Key Concepts of Read and Write Transactions

• The discussion begins with the introduction of a problem arising from an additional 500 units added during the first transaction, highlighting the importance of checking conditions when performing read transactions.

• It is explained that in terms of ranking, a write transaction must be greater than a read transaction for it to be accepted; otherwise, it will be rejected.

• A scenario is presented where if a read transaction completes before a write transaction, the system can accept this sequence without issues.

• Problems arise when a write transaction occurs after a read transaction but is smaller; such transactions should also be rejected to maintain consistency.

• The concept of overwriting is introduced, emphasizing that if two transactions clash (one being older), only the older one should proceed while rejecting any younger ones.

Timestamp-Based Protocols

• Timestamp-based protocols are discussed as they provide preference to older transactions over newer ones, ensuring that only valid sequences are executed.

• The validation-based protocol is introduced as another method for concurrency control alongside locking mechanisms and timestamping systems.

Validation Phase in Transactions

• The validation phase consists of three main steps: reading, validating, and writing.
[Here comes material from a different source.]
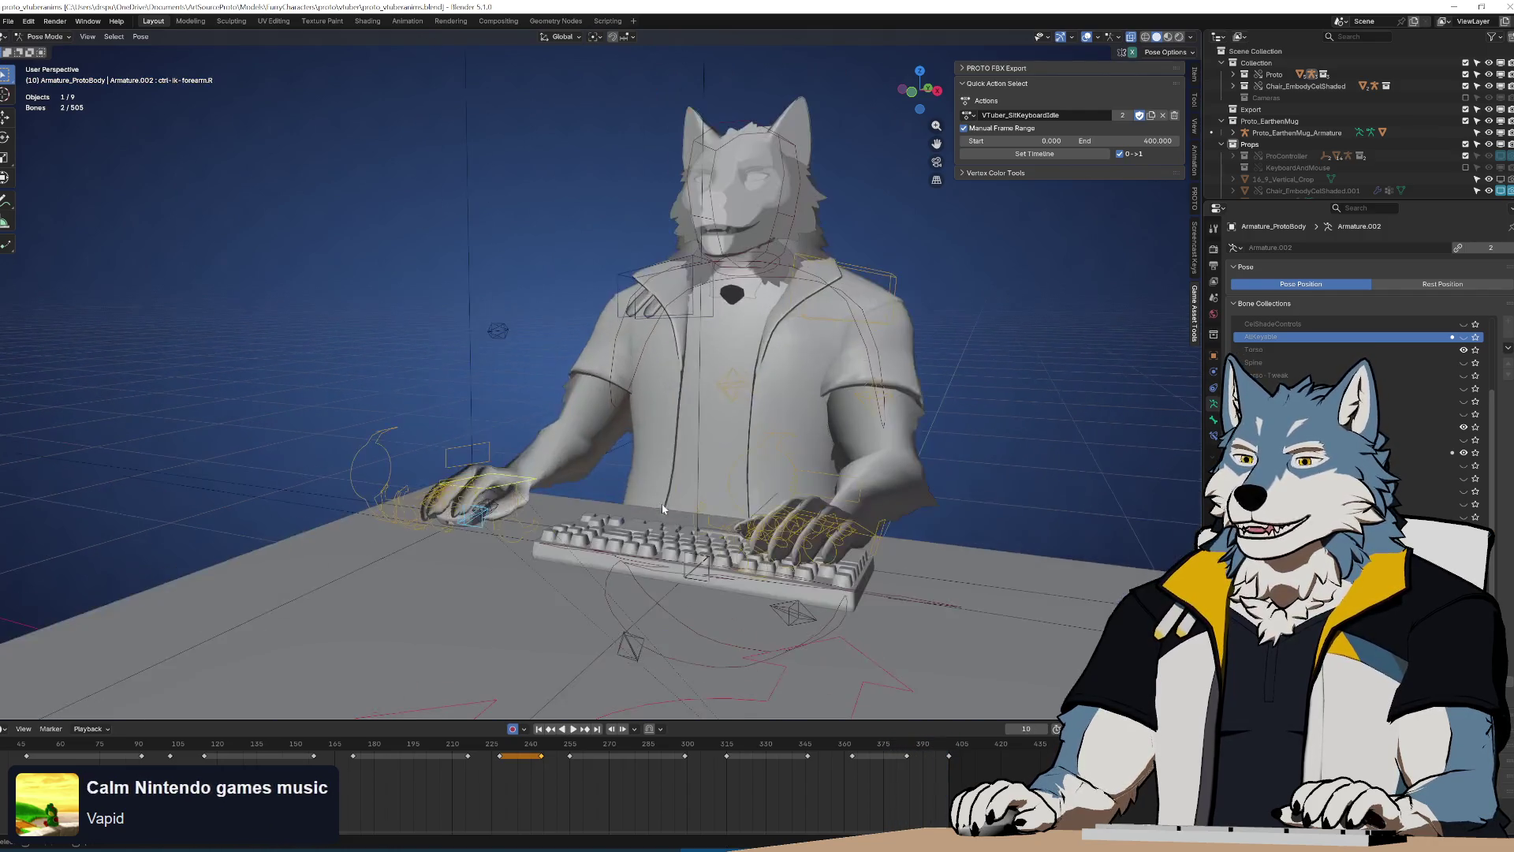
{"action": "middle_click_drag", "start_coordinate": [784, 447], "coordinate": [679, 480]}
{"action": "key", "text": "ctrl+s"}
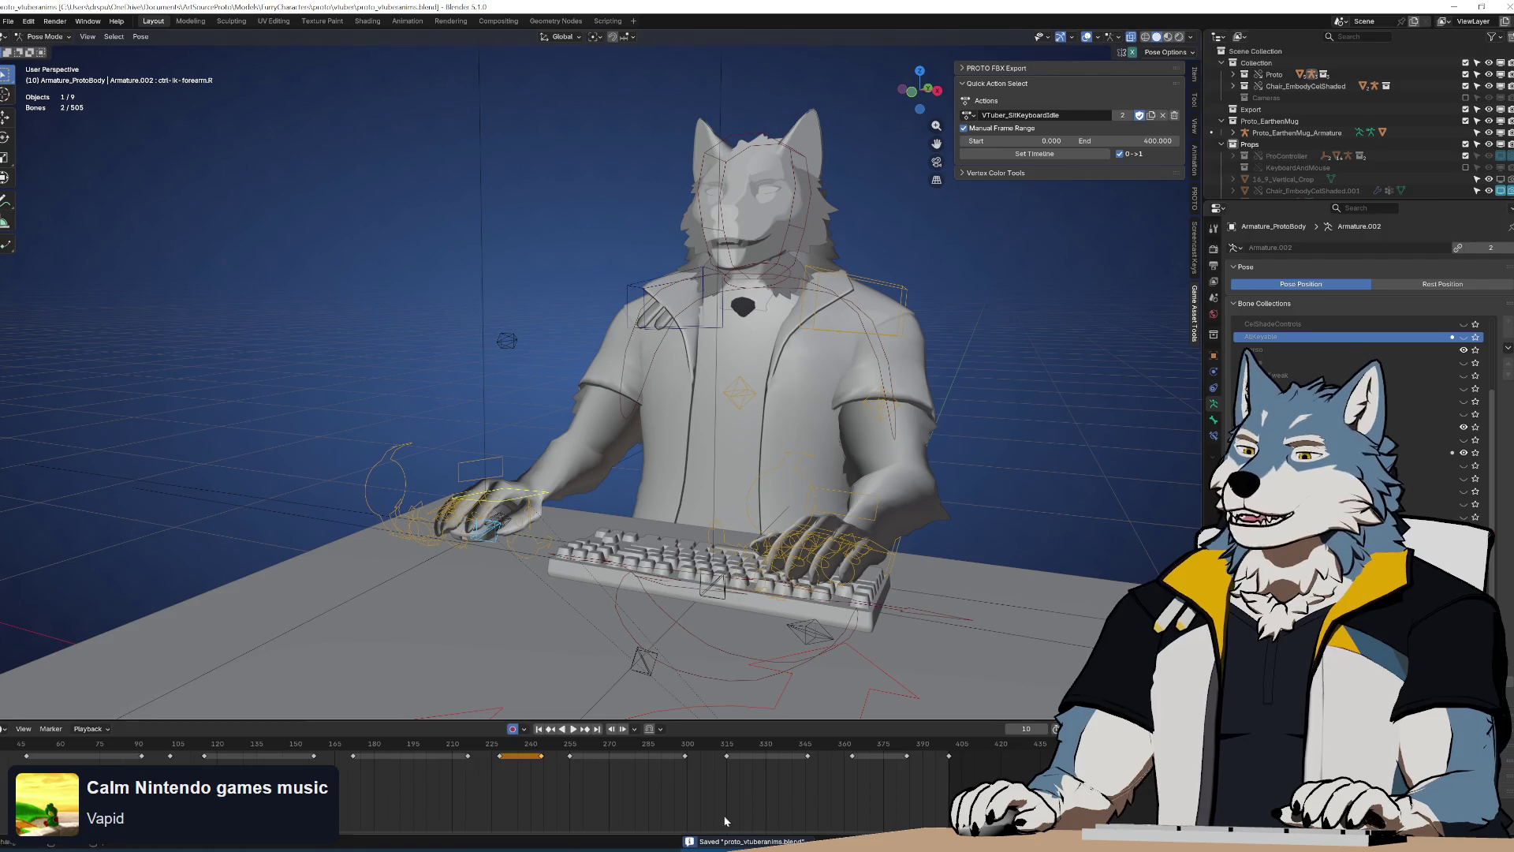
{"action": "scroll", "coordinate": [660, 779], "scroll_direction": "down", "scroll_amount": 2}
Each step ensures that transactions do not interfere with each other improperly.

• During the read phase, all data items are temporarily stored without updating the actual database until validation confirms their correctness against existing data.

• In the validation phase, checks are performed to ensure that no violations occur regarding serializability rules between transactions.

Finalizing Transactions

• If both previous phases validate correctly, results can be committed back to the database; otherwise, they will roll back to prevent inconsistencies.

• Each phase operates under different timestamps which help manage execution order and maintain consistency across multiple concurrent operations.

Types of Concurrency Control Protocols

• Three primary types of concurrency control protocols are identified: locking protocols (which prevent inconsistent data access), timestamp protocols (which prioritize older transactions), and validation-based protocols (which check validity before committing).